At my quilting group this week-end, we had an interesting conversation that revolved around this basic question: can we live lives that are consistent with our values? Two of us said yes, and two of us said no.
I was shocked at the idea that two of my friends view it as an impossible thing to live a life consistent with our values. They see it as completely normal that our ideals would be impossible to achieve--this, despite the fact that one of them flies into fits of apoplexy whenever she sees a hint of hypocrisy in the world.
Yet they don't see the inability to live consistently with one's values as hypocrisy. I find that odd.
Now, I'm certainly not claiming that I always live in concert with my values. But I'm always trying. There are times when other factors intervene. For example, due to declining student enrollment, we've had to cancel lots of classes and so, we've had to let some adjuncts go. In an ideal world, I'd find other work for them. Unfortunately, I'm not given that latitude. In an ideal world, I'd have given them more warning--as it was, I could only let them know a month ahead of time. In an ideal world, I'd have been paying them more money. But I'm not in charge of the budget.
Still, I fight for higher pay raises for them, because that is consistent with my values. As soon as I know bad news that will impact our faculty, I tell everyone so that everyone can plan accordingly. I don't hide and hope that no one finds out.
As I've spent time thinking, I realize that most of the people I've known are living lives that are consistent with their values, at least to my powers of observation. That may explain why it's so hard for me to find people I want to spend much time with--often, those values which steer their lives are troubling to me.

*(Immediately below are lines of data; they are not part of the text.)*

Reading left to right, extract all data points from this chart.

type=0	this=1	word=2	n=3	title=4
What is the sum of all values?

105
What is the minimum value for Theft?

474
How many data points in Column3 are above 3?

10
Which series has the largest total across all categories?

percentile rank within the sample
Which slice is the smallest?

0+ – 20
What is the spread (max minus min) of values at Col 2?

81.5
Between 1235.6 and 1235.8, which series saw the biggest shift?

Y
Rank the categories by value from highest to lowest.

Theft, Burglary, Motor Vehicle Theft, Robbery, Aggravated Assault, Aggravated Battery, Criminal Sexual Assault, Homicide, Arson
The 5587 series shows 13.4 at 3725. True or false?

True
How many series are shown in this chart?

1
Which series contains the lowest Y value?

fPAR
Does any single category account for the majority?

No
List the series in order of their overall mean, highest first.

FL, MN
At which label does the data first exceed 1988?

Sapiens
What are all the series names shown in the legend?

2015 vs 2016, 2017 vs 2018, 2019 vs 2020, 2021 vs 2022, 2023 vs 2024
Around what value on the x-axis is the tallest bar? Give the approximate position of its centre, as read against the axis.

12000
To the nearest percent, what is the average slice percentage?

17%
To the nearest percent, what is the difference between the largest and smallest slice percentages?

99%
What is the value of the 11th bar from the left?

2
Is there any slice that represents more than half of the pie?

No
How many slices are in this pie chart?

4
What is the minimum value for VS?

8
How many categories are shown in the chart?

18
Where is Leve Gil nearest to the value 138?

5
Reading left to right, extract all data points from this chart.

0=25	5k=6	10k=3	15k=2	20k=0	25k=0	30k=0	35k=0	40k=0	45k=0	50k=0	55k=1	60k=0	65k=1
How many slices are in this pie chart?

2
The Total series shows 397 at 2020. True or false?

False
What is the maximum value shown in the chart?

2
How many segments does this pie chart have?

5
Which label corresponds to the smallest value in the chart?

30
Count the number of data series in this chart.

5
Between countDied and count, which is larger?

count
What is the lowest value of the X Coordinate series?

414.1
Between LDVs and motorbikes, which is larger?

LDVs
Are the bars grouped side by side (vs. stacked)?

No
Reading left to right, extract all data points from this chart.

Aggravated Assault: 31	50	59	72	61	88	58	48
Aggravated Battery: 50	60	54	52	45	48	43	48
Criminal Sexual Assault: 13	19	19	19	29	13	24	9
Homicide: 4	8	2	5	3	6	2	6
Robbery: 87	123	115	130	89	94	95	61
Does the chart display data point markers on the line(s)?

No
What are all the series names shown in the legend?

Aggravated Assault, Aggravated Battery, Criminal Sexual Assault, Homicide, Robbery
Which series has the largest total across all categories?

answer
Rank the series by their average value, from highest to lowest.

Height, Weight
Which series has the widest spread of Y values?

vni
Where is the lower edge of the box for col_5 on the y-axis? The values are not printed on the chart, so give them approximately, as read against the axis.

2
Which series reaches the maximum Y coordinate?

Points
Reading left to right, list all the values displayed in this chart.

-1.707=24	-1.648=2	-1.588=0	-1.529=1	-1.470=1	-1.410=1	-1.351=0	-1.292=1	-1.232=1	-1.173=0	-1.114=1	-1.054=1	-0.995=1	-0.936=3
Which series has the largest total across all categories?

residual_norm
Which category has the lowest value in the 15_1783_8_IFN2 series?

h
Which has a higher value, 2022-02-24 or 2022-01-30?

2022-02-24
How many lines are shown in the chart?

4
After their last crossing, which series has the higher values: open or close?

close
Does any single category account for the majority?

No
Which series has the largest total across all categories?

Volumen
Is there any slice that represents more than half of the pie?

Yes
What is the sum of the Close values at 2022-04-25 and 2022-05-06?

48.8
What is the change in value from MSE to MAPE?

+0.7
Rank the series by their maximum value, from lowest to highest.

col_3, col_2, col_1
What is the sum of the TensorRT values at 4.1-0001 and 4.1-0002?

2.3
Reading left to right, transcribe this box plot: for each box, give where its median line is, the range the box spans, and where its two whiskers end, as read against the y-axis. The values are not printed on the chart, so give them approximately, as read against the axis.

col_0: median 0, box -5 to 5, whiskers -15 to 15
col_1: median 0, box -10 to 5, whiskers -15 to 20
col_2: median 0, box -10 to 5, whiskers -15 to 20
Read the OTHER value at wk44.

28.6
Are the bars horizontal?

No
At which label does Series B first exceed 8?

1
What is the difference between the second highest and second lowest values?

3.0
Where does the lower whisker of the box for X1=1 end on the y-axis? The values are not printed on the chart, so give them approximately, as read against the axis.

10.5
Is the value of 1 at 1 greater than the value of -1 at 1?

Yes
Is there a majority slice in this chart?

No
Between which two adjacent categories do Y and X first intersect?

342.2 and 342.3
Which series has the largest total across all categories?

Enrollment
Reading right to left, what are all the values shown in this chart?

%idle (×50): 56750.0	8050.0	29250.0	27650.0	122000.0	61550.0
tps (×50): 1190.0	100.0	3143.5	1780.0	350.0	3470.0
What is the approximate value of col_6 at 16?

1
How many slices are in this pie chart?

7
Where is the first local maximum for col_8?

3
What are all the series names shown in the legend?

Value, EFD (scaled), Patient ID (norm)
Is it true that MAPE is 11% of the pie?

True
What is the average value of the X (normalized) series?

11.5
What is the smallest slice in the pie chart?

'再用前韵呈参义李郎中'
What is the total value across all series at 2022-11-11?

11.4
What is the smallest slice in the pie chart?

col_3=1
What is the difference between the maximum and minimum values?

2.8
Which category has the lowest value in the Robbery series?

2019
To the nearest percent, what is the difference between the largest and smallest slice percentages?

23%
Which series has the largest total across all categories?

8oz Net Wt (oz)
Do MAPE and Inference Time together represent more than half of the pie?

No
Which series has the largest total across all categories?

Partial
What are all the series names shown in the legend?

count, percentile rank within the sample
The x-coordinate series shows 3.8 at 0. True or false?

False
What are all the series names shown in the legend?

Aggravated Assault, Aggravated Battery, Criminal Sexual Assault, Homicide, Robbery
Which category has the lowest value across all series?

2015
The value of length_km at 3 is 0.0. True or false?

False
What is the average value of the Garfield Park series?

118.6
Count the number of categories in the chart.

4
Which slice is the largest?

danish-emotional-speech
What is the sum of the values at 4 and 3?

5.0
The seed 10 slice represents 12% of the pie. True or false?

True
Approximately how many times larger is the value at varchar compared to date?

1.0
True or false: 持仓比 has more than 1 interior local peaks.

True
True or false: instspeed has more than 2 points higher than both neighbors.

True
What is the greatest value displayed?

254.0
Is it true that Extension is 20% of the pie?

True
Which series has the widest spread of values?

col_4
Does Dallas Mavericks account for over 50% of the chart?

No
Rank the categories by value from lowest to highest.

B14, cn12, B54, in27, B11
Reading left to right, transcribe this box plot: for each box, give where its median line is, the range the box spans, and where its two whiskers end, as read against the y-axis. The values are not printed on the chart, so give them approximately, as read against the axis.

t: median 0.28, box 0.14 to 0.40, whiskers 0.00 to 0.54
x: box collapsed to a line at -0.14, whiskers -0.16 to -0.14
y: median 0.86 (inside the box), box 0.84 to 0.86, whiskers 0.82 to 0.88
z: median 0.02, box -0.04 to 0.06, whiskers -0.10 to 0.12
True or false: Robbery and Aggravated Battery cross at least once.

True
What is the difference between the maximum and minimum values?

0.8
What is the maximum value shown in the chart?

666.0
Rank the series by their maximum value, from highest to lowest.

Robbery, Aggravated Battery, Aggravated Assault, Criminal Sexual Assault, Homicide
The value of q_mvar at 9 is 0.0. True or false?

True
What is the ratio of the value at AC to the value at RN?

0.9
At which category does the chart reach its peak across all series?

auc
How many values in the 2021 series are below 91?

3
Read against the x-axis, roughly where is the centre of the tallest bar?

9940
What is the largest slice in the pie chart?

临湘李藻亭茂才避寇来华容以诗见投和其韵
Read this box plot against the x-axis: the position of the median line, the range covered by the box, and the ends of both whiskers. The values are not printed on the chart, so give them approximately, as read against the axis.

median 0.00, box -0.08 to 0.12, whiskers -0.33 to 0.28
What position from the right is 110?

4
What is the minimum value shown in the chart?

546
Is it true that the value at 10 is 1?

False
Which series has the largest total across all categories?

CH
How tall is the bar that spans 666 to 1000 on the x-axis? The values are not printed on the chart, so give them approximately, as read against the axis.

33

As a teenager, I assumed that everyone was hypocritical, and I reserved my largest portion of scorn for churchgoers. I'll never forget the time that I, a smug 19 year old, talked to an inner city pastor about the hypocrisy of suburban churches, and he told me in no uncertain terms that the money that suburban churches gave his church allowed them to do their various ministries to the poor and outcast.
And one summer, when I was home from college, one of the pastors of my parents' church announced that one of our African immigrant members was desperate for money to get his family out of his increasingly dangerous country. It was a tiny amount of money, all things considered, just the price of some airline tickets.
Of course I assumed that no one would donate. I was impressed when my father whipped out his checkbook. I was even more impressed that almost 30 people made a similar donation. At least that's how I remember it. I may have the numbers wrong. It was twenty years ago, after all.
I think that's one of the primary benefits of going to church. We are reminded of what we are called to be. We are surrounded by people who share a similar vision. We are given the opportunities to demonstrate that we do live according to certain values.